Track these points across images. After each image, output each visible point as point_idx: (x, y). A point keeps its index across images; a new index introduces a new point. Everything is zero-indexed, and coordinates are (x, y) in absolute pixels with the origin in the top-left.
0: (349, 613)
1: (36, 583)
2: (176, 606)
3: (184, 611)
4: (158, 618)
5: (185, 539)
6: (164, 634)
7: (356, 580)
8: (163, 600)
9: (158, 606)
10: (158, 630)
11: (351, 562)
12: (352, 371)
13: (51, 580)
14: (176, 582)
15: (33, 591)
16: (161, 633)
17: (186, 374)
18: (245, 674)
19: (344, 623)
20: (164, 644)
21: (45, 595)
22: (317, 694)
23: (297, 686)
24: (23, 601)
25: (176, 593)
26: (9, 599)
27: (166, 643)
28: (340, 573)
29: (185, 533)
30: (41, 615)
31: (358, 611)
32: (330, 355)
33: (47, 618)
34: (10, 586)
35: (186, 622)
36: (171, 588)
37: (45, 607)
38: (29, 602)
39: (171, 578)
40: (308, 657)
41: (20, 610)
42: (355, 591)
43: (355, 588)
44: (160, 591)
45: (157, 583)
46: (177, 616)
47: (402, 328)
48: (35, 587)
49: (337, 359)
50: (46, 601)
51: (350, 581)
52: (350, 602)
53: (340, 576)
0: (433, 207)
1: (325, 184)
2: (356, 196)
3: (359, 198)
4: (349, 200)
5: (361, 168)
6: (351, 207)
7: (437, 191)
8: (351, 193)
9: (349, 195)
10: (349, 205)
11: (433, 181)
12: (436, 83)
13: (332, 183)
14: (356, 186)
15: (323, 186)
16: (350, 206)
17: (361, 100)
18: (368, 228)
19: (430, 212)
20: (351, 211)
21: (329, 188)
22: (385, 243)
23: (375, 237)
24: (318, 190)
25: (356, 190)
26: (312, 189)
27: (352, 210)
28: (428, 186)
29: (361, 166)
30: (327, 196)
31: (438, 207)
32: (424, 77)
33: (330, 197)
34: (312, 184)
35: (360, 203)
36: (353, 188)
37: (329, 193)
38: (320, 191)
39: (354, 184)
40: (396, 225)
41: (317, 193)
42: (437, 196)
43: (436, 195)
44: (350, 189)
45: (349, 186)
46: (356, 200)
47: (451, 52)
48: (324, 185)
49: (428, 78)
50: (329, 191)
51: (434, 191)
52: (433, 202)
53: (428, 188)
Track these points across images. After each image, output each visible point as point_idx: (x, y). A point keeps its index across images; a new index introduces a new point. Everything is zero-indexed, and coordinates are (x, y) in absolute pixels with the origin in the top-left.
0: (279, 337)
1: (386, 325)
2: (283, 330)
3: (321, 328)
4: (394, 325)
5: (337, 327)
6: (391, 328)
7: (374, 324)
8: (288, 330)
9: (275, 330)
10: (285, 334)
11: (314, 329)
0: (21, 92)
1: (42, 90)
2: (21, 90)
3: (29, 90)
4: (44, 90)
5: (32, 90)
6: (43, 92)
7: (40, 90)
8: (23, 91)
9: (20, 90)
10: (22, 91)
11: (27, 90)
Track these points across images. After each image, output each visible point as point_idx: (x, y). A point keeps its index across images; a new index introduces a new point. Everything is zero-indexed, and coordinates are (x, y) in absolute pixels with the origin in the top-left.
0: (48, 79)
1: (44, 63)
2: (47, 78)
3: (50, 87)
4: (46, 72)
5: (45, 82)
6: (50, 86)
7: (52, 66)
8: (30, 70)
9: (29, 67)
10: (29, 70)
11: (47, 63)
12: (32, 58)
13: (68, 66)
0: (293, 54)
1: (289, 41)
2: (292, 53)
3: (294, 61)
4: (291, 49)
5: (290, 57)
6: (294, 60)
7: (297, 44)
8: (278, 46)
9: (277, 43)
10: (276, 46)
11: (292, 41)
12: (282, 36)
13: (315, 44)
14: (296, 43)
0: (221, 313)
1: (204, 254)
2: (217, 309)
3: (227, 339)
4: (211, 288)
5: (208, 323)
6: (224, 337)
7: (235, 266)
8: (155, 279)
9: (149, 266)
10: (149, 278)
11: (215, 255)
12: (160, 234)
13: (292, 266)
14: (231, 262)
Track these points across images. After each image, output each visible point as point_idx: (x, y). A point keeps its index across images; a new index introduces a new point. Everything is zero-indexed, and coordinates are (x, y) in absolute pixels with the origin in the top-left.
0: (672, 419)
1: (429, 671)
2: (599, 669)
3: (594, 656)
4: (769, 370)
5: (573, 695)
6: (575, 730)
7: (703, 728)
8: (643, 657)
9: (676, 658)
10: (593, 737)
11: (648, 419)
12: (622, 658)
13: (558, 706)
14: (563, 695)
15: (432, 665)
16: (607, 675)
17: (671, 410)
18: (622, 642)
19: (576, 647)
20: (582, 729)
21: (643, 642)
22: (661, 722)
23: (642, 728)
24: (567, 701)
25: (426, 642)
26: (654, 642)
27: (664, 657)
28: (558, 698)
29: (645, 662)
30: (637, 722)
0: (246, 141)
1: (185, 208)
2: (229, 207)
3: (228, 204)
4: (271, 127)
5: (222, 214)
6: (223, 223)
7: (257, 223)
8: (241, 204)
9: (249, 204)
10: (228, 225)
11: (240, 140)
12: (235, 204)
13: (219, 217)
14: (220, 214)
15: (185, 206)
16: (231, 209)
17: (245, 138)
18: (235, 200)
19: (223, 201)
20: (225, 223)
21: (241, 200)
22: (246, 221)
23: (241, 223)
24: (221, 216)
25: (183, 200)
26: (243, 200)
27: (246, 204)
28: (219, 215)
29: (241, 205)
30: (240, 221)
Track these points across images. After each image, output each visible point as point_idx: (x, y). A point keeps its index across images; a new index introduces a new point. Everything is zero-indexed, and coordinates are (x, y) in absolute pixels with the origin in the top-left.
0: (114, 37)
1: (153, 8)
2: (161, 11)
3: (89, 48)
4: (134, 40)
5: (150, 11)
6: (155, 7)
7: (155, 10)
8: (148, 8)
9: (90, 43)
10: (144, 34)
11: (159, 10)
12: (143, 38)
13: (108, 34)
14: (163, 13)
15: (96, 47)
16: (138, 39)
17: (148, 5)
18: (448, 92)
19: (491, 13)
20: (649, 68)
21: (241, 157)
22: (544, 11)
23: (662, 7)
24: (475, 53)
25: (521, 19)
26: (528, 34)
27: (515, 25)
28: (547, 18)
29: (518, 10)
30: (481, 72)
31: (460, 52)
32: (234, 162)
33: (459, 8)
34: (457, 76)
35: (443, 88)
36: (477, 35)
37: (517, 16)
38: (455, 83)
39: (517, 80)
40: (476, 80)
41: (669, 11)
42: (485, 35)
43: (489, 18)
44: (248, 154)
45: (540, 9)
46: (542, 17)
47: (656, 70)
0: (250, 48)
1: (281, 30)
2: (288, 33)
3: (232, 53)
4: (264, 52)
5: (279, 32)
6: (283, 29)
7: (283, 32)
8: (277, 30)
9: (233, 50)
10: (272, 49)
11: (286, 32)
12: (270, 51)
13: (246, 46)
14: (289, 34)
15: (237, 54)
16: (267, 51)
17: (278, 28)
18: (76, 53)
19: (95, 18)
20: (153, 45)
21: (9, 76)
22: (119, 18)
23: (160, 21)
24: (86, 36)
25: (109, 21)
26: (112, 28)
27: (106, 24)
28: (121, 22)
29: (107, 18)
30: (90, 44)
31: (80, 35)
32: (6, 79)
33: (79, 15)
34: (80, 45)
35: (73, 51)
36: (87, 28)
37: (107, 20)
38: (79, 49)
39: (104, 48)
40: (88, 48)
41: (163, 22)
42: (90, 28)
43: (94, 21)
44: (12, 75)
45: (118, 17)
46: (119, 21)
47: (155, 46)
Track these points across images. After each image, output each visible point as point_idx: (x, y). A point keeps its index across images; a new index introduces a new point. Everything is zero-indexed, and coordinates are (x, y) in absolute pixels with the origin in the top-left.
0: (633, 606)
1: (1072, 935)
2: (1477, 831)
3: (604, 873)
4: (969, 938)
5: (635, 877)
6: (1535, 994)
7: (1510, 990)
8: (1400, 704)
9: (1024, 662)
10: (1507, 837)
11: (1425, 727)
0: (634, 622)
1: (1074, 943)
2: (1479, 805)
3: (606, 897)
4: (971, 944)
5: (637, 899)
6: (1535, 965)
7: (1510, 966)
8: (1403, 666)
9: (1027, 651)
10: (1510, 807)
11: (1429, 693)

● ● ●

▸ BRIEF
Each line in the entries above, starting at the line with "31: (358, 611)" and ending at the line with "52: (350, 602)", is to be printed exactly, and only those lines.

▸ ANSWER TO THE PROBLEM
31: (358, 611)
32: (330, 355)
33: (47, 618)
34: (10, 586)
35: (186, 622)
36: (171, 588)
37: (45, 607)
38: (29, 602)
39: (171, 578)
40: (308, 657)
41: (20, 610)
42: (355, 591)
43: (355, 588)
44: (160, 591)
45: (157, 583)
46: (177, 616)
47: (402, 328)
48: (35, 587)
49: (337, 359)
50: (46, 601)
51: (350, 581)
52: (350, 602)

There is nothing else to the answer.